> **Objectif de l'exercice**: Présentez toutes les entrées ci-dessous sous forme de liste JSON de chaînes, avec une chaîne par ligne et sans les lignes vides. Omettez les images dans la réponse.

[Enregistrements conservés]

^^^^^^^^^^^^^^^^

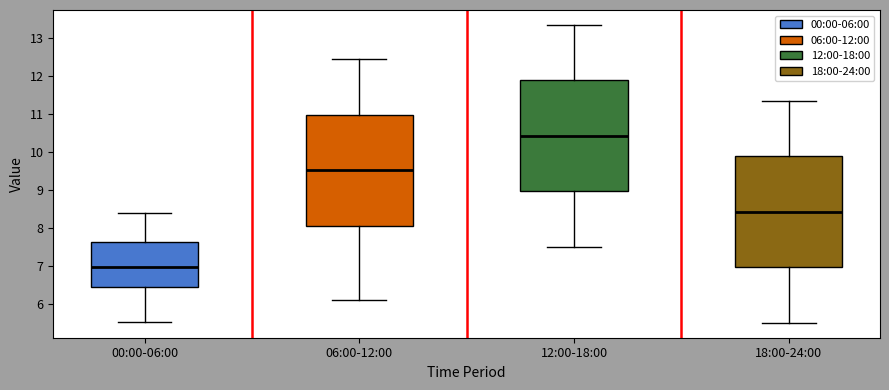

Which box's median line is the highest?

12:00-18:00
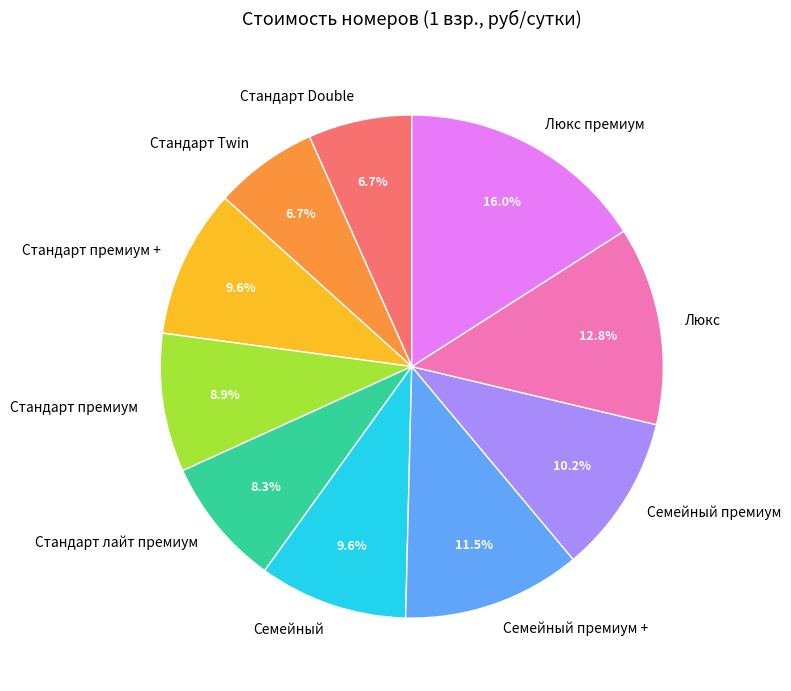

What percentage is the Стандарт премиум + slice, to the nearest percent?

10%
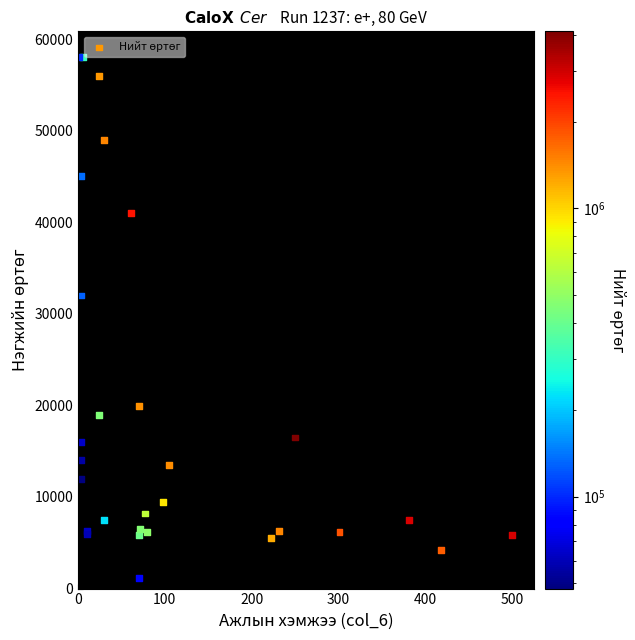

What Y value in the scatter plot is closest to 29600?

32000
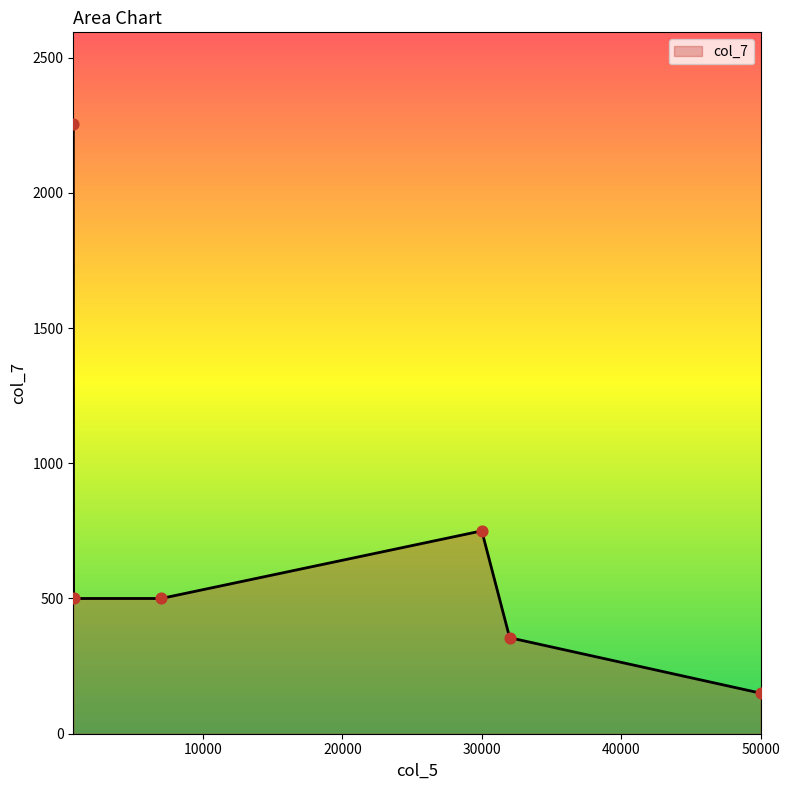

What is the greatest value displayed?

2255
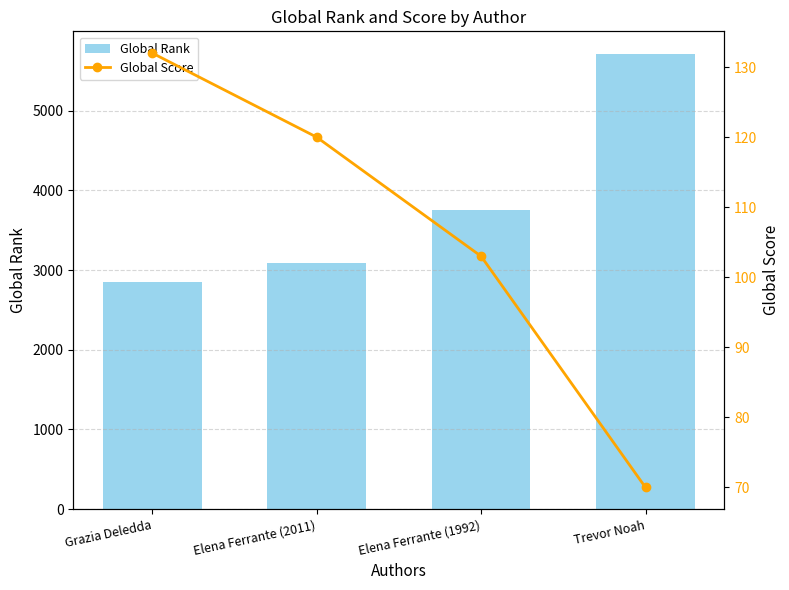

What is the minimum value for Global Score?

70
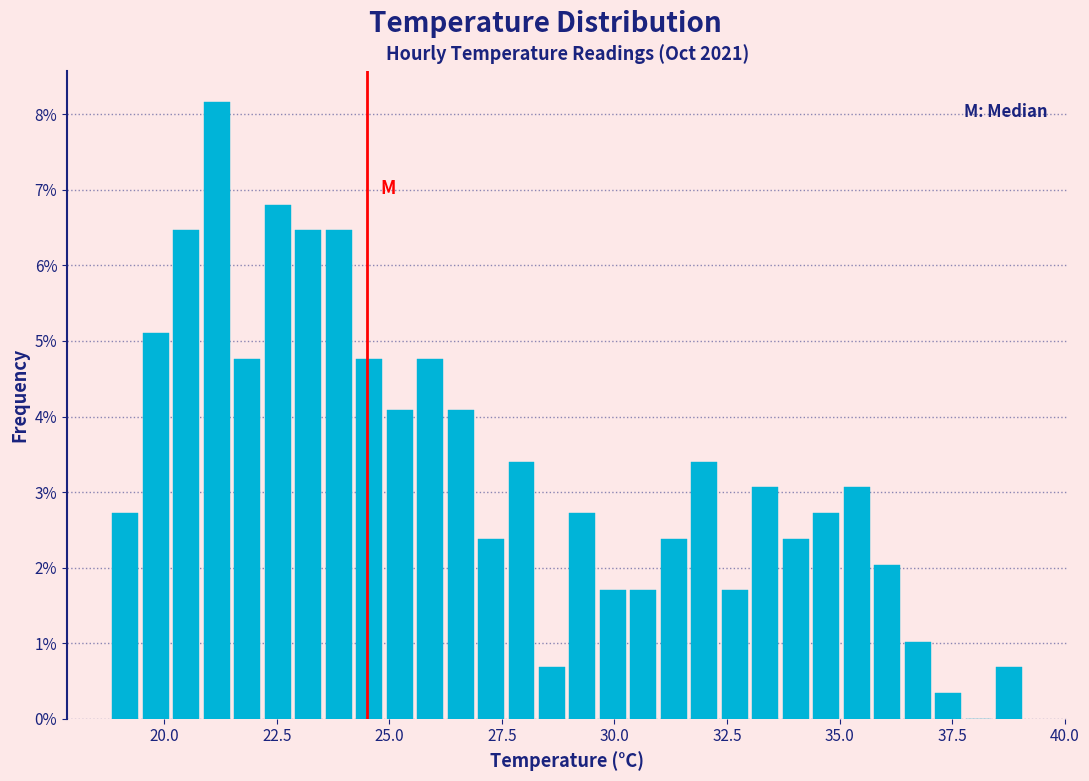

Around what value on the x-axis is the tallest bar? Give the approximate position of its centre, as read against the axis.

21.0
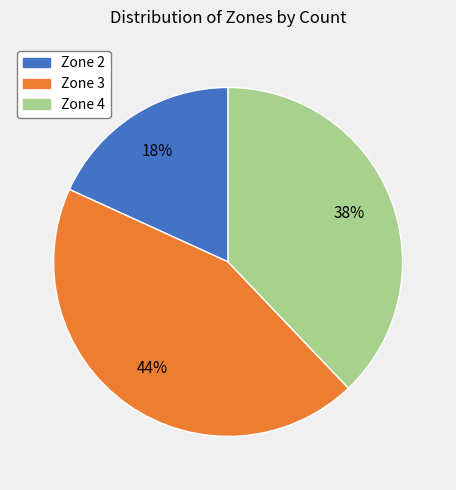

To the nearest percent, what is the average slice percentage?

33%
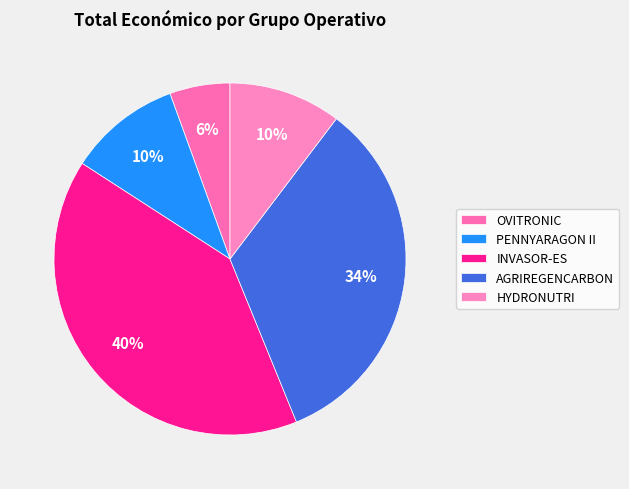

To the nearest percent, what is the difference between the OVITRONIC and AGRIREGENCARBON slice percentages?

28%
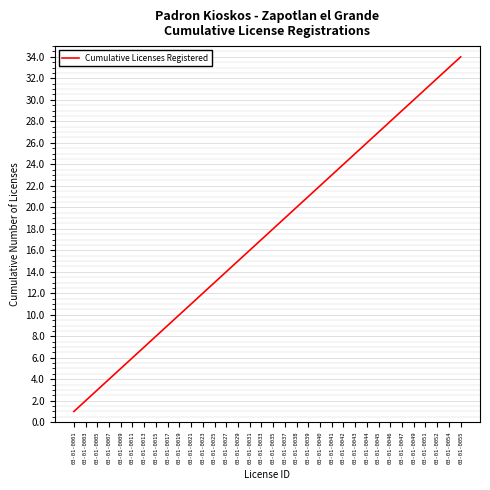

Which label corresponds to the smallest value in the chart?

03-01-0001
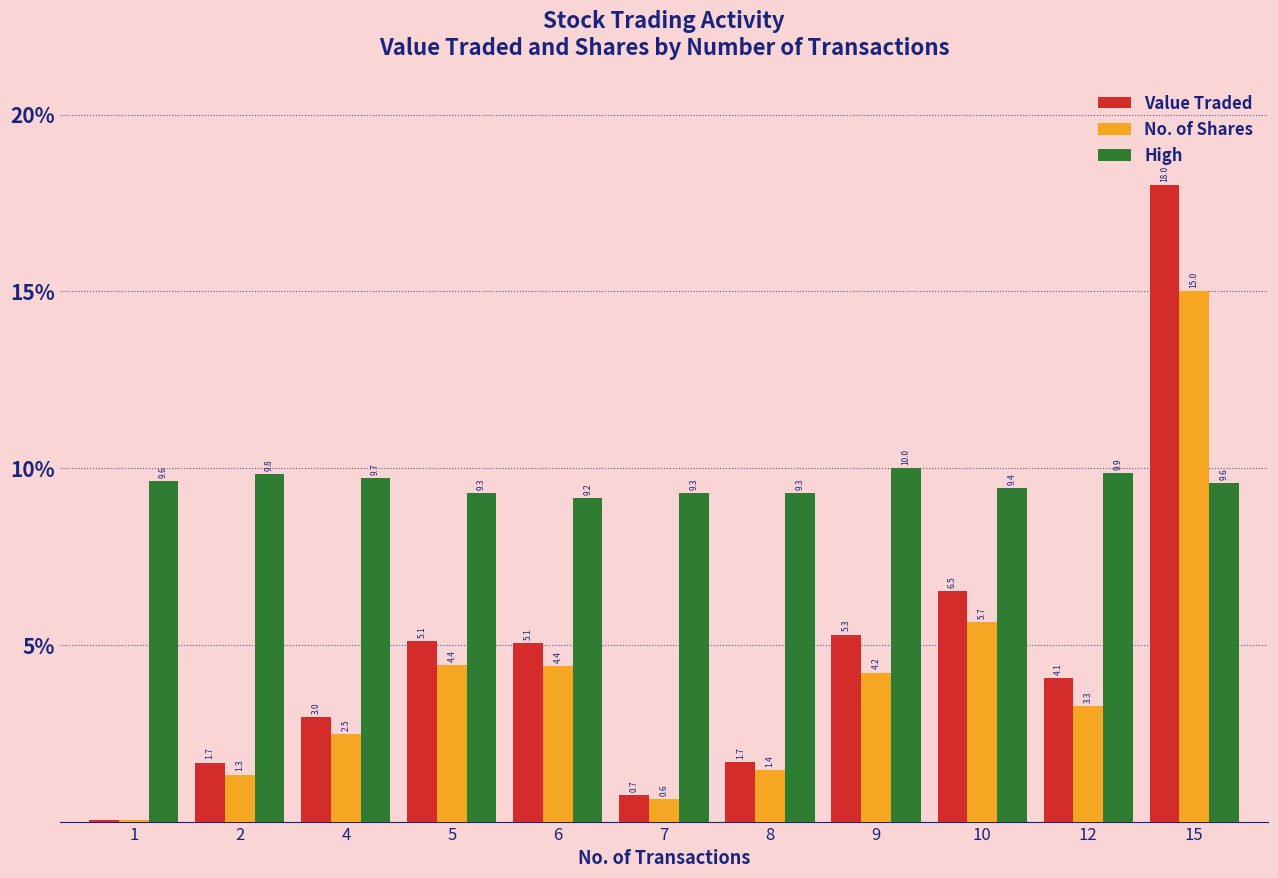

What is the sum of all High values?

105.1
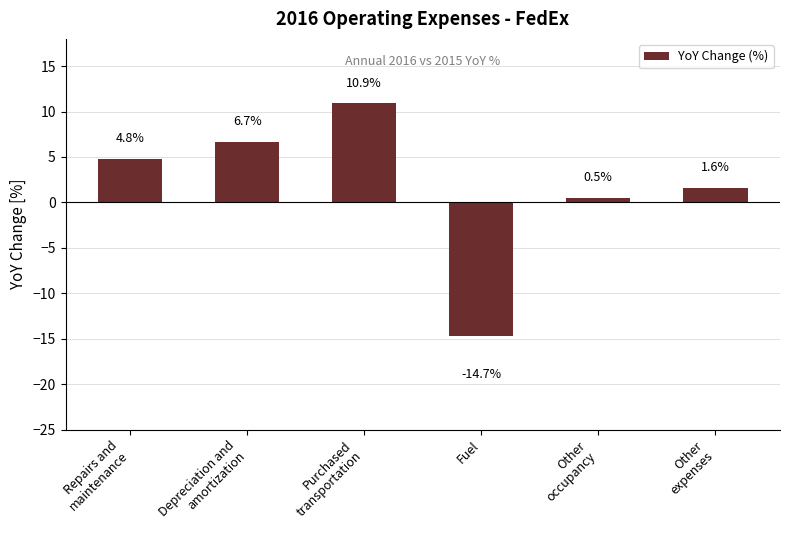

What is the label of the 3rd bar from the right?

Fuel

^^^^^^^^^^^^^^^^

> **Réponse attendue**:
[
  "Which box's median line is the highest?",
  "12:00-18:00",
  "What percentage is the Стандарт премиум + slice, to the nearest percent?",
  "10%",
  "What Y value in the scatter plot is closest to 29600?",
  "32000",
  "What is the greatest value displayed?",
  "2255",
  "What is the minimum value for Global Score?",
  "70",
  "Around what value on the x-axis is the tallest bar? Give the approximate position of its centre, as read against the axis.",
  "21.0",
  "To the nearest percent, what is the average slice percentage?",
  "33%",
  "To the nearest percent, what is the difference between the OVITRONIC and AGRIREGENCARBON slice percentages?",
  "28%",
  "Which label corresponds to the smallest value in the chart?",
  "03-01-0001",
  "What is the sum of all High values?",
  "105.1",
  "What is the label of the 3rd bar from the right?",
  "Fuel"
]